Thomas Lake, the author of the SI piece, has created a work of written art.  He takes the reader on a journey through time, beginning on the day a certain NFL player was born and concluding on the day that same player died a scant 25 years later. Almost like reading a dairy, each dated entry through the years of 1987 to 2012 provides a snapshot of events in the American cultural photo album entitled Drunk Driving. The first snapshot, on October 20, 1987, is not the first page of the album. No, this snapshot occurs well into the album, three quarters of the way through a year that will add 23,632 pictures tagged as “Died in Alcohol-Related Car Crashes”. It occurs seven years into the snapshots that are tagged “MADD”.  It occurs in a city whose MLB team is playing Game 3 of the World Series in a home stadium name for beer.

Bit by bit, Thomas Lake pulls out selected pages of the album, selected pictures of the cultural landscape of DUI America: deaths and MADD efforts to curb them. This being Sports Illustrated, many of those selected images feature professional athletes, both as DUI victims and offenders. And the thread that connects them all together so cohesively is the evolving story of the baby growing into adulthood named Jerry Jerome Brown, Jr. and the choices he makes that find him a 25-yr-old Dallas Cowboys player, dead and drunk, in a vehicle driven by his legally intoxicated surviving teammate, crashed less than a mile from the headquarters of MADD, leaving his unborn daughter to make her own choices.

Thursday, April 18

Does not compute

I often feel that I’m operating on auto-pilot. The captain has left the bridge, the junior officers have decided to loaf instead of work, and all systems are left to automatic operating parameters… my eyes and ears send data to my brain which my brain shunts directly into long-term memory, delaying only long enough to assess what’s come in and re-issue whatever command my legs, arms, hands, need to do next.  My legs continue to walk, or sit, or whatever they’re supposed to be doing, my arms and hands continue to type, fold, hold the steering wheel, turn pages, as the next round of continuous loop input goes into my eyes and ears. Over and over. Systems on automatic, quietly minding themselves.

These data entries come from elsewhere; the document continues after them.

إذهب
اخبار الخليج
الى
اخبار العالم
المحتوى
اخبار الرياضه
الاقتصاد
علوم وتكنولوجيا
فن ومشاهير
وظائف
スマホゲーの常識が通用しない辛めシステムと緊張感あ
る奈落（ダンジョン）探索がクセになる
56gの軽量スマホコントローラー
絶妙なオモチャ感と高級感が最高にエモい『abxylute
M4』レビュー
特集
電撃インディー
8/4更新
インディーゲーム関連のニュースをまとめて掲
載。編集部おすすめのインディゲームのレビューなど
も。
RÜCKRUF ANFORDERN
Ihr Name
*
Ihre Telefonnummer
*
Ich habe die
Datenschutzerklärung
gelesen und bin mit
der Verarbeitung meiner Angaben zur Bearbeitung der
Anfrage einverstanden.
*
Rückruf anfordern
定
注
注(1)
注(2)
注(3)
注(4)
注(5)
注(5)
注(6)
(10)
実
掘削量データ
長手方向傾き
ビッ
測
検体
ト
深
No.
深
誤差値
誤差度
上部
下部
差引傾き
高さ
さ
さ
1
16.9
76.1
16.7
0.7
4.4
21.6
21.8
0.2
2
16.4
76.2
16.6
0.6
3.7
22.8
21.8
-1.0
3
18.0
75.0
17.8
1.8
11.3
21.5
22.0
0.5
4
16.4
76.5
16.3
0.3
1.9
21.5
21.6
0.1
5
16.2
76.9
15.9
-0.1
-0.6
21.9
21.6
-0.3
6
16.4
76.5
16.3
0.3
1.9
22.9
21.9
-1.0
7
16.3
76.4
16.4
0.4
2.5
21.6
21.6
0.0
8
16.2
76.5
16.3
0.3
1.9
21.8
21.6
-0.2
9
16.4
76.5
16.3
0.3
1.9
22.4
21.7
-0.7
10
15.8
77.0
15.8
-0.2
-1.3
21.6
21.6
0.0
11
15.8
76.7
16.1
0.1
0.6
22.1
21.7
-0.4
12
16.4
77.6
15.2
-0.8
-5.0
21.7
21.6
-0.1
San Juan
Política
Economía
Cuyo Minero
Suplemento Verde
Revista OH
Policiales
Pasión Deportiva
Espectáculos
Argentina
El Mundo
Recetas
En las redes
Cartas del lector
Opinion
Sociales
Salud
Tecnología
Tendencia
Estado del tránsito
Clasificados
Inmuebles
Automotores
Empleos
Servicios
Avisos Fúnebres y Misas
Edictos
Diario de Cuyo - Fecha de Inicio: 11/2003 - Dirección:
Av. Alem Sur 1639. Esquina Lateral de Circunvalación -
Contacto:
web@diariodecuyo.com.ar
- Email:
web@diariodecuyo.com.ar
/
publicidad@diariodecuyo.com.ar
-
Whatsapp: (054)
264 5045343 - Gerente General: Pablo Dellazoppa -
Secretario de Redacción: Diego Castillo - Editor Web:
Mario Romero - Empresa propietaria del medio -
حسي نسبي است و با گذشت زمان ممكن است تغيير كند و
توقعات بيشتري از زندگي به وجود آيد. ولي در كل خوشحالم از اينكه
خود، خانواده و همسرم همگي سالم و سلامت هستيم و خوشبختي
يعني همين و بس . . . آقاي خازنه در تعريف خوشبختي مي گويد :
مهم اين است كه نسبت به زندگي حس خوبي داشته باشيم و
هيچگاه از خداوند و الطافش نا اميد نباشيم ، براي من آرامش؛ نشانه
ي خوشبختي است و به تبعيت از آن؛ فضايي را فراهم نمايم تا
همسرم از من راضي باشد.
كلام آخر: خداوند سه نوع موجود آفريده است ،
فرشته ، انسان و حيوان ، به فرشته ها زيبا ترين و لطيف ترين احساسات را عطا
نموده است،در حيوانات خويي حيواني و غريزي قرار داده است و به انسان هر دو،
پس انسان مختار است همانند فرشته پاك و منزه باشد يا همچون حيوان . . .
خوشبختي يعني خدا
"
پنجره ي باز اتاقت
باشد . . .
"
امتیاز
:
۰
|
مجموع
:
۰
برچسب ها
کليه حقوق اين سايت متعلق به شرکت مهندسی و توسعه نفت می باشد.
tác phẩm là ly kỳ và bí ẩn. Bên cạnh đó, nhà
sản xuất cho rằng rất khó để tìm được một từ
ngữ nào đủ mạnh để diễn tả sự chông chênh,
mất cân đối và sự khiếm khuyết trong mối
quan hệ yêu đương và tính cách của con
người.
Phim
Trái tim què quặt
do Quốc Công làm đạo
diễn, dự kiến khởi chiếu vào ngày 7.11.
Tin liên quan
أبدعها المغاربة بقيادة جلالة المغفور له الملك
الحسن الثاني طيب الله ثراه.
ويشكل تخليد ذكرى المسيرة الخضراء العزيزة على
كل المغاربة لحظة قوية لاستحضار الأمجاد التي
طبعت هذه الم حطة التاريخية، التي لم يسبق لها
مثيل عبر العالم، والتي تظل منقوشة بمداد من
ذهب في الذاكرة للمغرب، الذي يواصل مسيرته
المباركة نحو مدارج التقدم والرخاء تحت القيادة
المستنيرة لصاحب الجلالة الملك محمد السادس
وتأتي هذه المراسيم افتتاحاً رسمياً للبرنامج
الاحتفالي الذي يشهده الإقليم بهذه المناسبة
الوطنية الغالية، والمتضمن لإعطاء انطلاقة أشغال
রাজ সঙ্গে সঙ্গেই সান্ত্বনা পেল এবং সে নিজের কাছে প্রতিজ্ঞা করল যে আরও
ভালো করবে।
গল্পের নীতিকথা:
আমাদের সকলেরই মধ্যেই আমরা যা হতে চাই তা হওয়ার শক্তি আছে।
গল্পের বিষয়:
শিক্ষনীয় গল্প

I even hear the soft little beeps and whistles of 1960’s starship bridge special effects, as the helmsman fights to stay awake by counting the stars visible on the view screen and the communications officer yawns.

 

Seen from the outside, this would be called “glazed over”.

 

My mind is mud, or at least sludge, and my responses to outside stimuli are sluggish. It takes awhile, after all, for something to break through that continuous feedback loop, for the auto-pilot system to quietly beep an alert that it’s got something requiring actual input from something sentient. Like my brain is supposed to be.

 

And once the external stimulus has actually gotten the quiet beeping alert, the supposedly-sentient bridge crew has to actually notice, check it, and know how to respond.

 

This is where the junior officers come into play- so often, those poor greenhorns just don’t know how to respond. They just sit there staring at the console, wondering who’s going to end up having to call the senior officer to ask directions.

 

Glazed over - empty eyes, frozen mind, waiting for those junior officers in my brain to get on with draw straws and get an answer on what to do next. React, already. Respond, for heaven’s sake.

 

“Oh, hello ma’am. I’m so sorry I didn’t see you come up to the desk! Can I help you?”

 

That taken care of, things settle down again, and I realize that I don’t think those juniors ever actually called for back-up. I think the science officer just took some educated stabs in the dark while the rest of the schmucks silently held their collective breath.  Yeah, I can hear the echoes of the giant sigh of relief when the guesses turned out to work okay and no one had to bother the captain.

 

Or that pointy-eared science guy.

 

Cue the 1960’s starship bridge soundtrack.